We skipped the teacher step entirely. Fit T directly on a vanilla student, compare to a distilled student. The shared mechanism made this a natural thing to try; on this 149M classifier, the direct T-scaling comparison gave 137%. Han Guo got 111% on theirs; we got 137% on ours.

What I’d ship

If the downstream gates on a confidence threshold — auto-route above T, escalate below — try T-scaling first. It costs one scalar and a calibration fold. If it hits the target, you’re done, and you saved eighty minutes of T4 time.

If the downstream uses the full distribution — top-k routing, reranking, ensembling, uncertainty-aware decisions, or a later distillation step where this student becomes someone else’s teacher — KD earns the training cost. T-scaling can’t shape per-example non-top-1 mass.

I see “is it calibrated?” treated as one question all the time. ECE and NLL respond to different operations because they measure different things. A method that wins one doesn’t have to win the other. On this setup, the cheap method wins one and the expensive one wins the other.

Caveats

The 137% is on a 149M student, a 113-class long-tail task, T_d=4, α=0.7, on T4 hardware. Han Guo got 111% on different tasks. I would not expect the exact magnitude to survive a change in model, task, class balance, teacher, KD temperature, or calibration split. The mechanism that should generalize is narrower: KD can reshape per-example non-top-1 mass, and T-scaling cannot.

T-scaling isn’t literally free. It needs a held-out fold to fit. On small datasets that’s a real cost worth thinking about.

And: this is Hinton-style KD with full softmax targets and real per-example distributional transfer. If “distillation” in your stack actually means training a student on the teacher’s argmax outputs, which is what most closed-API “distillation” actually is, the NLL win does not generalize. That recipe throws away the non-top-1 probabilities that explain the NLL win here.

Reproduce

Three Hugging Face repos.

Vanilla student + val predictions: earino/ecbs5200-week6-vanilla-baseline
Distilled student + val predictions: earino/ecbs5200-week6-distilled-student
Teacher logits, Qwen3-32B on train+test, fp16: earino/ecbs5200-week6-teacher-logits

Free Kaggle T4 account is enough. The numbers come back to four decimals.

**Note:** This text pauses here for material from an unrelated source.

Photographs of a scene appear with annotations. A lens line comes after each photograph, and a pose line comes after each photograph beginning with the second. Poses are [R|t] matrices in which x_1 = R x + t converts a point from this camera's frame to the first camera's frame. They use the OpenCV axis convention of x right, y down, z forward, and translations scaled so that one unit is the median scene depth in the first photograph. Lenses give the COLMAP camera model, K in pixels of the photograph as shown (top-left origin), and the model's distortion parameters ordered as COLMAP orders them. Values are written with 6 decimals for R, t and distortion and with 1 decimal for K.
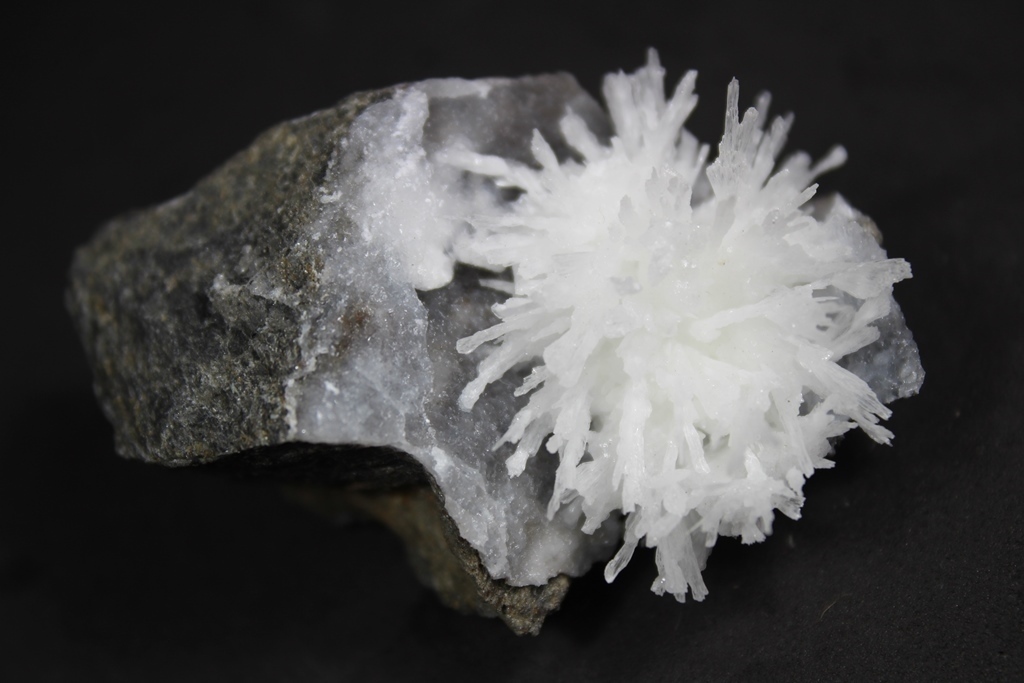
lens RADIAL K [[2389.4, 0, 512.0], [0, 2389.4, 341.5], [0, 0, 1]] dist [0.027206, 0.032182]
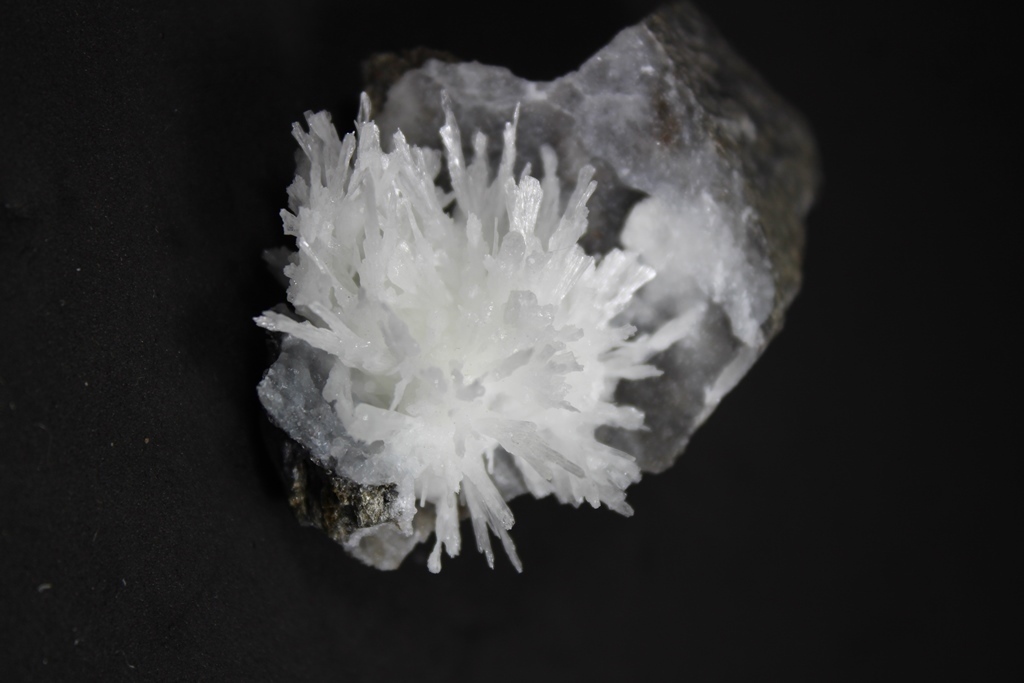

From Week 6 of ECBS5200 at CEU Vienna. Both students are ModernBERT-base (149M parameters). The teacher is Qwen3-32B with a LoRA adapter trained on train+test combined, post-hoc temperature-scaled to T=1.25. Temperature scaling on the vanilla student fit one scalar on the cal half of val (n=3,215) and evaluated on the eval half.

Hinton-style KD here is the original Hinton, Vinyals, Dean 2015 recipe: soft targets via the teacher’s full softmax. The post-hoc T-scaling I used comes from Chuan Guo et al. 2017, a different Guo from the Han Guo et al. 2021 paper above. Full course materials: earino.github.io/applied-deep-learning.